From the entries that follow, copy exactly the lines beginning at the line holding "27: (184, 146, 2.30)" and continuing through the line holding "38: (263, 75, 2.53)".

Top of Data provided

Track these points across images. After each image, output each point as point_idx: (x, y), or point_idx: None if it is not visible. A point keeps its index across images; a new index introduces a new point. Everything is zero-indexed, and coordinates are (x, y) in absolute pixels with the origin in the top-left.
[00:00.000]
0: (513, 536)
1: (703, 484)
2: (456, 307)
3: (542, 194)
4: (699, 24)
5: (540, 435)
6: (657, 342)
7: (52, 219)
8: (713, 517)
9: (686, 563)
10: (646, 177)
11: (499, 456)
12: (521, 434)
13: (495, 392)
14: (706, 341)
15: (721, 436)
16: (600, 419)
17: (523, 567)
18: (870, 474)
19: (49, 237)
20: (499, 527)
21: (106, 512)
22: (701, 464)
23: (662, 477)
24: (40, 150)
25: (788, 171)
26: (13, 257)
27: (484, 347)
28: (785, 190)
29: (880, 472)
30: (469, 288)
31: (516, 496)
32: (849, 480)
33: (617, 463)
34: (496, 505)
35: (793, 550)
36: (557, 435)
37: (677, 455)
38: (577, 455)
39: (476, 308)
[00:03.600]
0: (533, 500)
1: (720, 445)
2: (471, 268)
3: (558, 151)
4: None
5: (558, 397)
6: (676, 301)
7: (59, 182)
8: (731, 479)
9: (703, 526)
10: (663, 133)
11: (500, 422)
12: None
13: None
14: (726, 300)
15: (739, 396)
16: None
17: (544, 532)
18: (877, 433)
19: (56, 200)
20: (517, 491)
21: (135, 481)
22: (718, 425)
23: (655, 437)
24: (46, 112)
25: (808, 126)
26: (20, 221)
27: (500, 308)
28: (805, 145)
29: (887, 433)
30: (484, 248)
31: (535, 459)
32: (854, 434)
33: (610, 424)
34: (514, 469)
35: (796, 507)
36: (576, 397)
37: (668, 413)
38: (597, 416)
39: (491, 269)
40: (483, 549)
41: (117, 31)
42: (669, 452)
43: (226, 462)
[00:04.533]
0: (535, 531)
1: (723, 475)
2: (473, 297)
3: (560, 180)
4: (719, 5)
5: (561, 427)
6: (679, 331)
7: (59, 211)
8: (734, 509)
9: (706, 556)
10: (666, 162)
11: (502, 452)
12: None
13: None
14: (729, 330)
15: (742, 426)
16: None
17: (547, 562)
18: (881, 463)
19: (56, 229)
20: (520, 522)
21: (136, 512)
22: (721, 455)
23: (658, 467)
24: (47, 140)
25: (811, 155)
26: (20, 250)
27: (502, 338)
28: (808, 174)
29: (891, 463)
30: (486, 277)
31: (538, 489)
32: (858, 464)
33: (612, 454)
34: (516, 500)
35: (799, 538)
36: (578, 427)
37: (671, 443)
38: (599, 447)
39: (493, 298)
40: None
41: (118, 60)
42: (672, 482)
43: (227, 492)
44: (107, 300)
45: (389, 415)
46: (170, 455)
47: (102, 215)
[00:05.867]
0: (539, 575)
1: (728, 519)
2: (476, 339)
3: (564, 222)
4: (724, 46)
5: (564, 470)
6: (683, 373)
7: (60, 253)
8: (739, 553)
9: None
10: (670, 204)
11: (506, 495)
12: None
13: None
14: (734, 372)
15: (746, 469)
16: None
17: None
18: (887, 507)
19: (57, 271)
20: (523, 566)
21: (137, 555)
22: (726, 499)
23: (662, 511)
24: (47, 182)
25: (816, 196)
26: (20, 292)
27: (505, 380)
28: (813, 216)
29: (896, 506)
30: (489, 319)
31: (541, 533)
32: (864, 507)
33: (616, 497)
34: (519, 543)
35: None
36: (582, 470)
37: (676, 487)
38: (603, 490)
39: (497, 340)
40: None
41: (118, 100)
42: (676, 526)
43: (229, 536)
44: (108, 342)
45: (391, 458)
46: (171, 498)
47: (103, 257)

Bottom of Data provided
Top of Data provided

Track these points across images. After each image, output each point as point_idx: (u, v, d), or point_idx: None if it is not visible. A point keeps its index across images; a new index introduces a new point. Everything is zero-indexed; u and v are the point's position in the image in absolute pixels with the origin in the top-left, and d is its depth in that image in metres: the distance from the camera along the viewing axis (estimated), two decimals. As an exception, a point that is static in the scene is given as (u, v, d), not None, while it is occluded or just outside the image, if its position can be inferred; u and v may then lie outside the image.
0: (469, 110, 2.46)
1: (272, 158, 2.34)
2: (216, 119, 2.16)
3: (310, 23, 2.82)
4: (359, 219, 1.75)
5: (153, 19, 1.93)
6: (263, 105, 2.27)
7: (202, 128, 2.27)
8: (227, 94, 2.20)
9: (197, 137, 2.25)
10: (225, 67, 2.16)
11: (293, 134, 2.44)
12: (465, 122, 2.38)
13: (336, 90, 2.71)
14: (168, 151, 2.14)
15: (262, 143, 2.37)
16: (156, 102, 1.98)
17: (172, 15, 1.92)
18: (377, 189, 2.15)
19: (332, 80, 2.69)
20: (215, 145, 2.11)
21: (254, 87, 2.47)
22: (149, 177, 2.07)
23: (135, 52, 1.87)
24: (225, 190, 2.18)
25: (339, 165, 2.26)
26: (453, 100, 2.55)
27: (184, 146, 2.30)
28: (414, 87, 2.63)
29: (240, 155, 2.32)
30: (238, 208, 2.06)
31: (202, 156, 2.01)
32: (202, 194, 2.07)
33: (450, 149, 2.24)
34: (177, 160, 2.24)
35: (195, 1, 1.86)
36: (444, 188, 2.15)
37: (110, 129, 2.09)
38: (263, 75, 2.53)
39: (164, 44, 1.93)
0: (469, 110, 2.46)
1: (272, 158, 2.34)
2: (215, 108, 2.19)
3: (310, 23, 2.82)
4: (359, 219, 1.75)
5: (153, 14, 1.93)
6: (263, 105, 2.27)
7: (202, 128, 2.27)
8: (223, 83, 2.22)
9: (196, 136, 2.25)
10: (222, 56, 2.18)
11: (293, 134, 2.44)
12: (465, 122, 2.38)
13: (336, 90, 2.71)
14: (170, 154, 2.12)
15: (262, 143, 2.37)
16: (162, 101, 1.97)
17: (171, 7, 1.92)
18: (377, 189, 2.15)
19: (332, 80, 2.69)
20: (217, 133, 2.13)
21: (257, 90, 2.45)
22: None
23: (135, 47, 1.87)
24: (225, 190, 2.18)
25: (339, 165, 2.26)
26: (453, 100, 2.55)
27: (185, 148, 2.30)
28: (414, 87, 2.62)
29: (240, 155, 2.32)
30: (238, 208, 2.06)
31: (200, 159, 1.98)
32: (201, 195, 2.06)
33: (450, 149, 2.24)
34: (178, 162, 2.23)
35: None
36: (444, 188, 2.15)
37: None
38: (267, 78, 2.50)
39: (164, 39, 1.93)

Bottom of Data provided

▶ **Solution**:
27: (184, 146, 2.30)
28: (414, 87, 2.63)
29: (240, 155, 2.32)
30: (238, 208, 2.06)
31: (202, 156, 2.01)
32: (202, 194, 2.07)
33: (450, 149, 2.24)
34: (177, 160, 2.24)
35: (195, 1, 1.86)
36: (444, 188, 2.15)
37: (110, 129, 2.09)
38: (263, 75, 2.53)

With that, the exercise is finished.